I think the current situation is consistent with other AC_CHECK_*
macros. The ``AC_CHECK_FOO'' does not define ``HAVE_something'', while
``AC_CHECK_FOOS'' does (AC_CHECK_FUNC vs AC_CHECK_FUNCS,
AC_CHECK_HEADER vs AC_CHECK_HEADERS, etc.).
I guess this distinction might be used this way:
- first you call e.g. AC_CHECK_FUNC([some], ...) to see whether the
function exists,
- then you do more checks to see if it is good enough for your
purposes,
- then you AC_DEFINE([HAVE_SOME], [Working version of func some().])

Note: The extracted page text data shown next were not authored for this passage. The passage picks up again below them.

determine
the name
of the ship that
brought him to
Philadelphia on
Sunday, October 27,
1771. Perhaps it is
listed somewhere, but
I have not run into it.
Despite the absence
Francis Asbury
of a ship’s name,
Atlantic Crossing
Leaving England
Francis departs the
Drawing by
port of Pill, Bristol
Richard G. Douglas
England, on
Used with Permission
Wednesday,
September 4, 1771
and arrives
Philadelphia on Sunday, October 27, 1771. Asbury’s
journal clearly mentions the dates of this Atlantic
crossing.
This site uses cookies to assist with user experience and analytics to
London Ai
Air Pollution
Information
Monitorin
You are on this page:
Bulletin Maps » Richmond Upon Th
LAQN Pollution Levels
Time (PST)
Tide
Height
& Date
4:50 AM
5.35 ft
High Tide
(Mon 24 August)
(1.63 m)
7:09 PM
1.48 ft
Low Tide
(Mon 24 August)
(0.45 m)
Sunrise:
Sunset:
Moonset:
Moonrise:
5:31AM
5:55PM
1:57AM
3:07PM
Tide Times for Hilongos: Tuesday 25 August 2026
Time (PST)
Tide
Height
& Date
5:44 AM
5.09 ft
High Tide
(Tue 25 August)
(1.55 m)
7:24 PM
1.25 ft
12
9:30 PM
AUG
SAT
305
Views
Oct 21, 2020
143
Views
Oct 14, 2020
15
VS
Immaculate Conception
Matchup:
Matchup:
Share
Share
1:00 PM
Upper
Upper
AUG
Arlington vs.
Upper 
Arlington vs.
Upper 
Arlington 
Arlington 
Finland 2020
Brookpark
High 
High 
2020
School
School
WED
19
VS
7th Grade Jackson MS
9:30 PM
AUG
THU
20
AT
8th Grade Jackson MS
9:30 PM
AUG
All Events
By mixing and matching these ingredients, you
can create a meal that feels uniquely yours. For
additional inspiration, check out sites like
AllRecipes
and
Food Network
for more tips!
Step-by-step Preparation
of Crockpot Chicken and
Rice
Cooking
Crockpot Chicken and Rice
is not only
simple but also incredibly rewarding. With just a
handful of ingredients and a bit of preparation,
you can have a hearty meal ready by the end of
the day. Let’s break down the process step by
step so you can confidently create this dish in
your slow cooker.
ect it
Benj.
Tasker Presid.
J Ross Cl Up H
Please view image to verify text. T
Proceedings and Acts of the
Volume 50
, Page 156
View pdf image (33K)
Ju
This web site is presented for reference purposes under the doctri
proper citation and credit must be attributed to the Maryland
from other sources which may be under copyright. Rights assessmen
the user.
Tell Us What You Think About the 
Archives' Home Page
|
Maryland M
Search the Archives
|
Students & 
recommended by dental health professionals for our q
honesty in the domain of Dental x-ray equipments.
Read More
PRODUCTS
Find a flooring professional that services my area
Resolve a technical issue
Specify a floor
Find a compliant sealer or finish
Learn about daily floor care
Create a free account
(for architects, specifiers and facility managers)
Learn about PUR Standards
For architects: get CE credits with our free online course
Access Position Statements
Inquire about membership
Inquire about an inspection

I'm not sure how often is this pattern is used. In any case, this
shows that we cannot define HAVE_* in the ``AC_CHECK_FOO'' macros,
because of backward compatibility.
Similarly, we might consider modifying all the particular AC_TYPE_*
macros to use AC_CHECK_TYPES, to get the corresponding HAVe_*
defined. But again, this would present a (small) backward
incompatibility, and I'm afraid that the added value is not high
enough to justify it.
Back to AC_TYPE_SIZE_T: the reason is that it calls AC_CHECK_TYPE, no
matter whether it is new or old version. But you may call
AC_CHECK_TYPES([size_t])
just after AC_TYPE_SIZE_T to get HAVE_SIZE_T for cheap.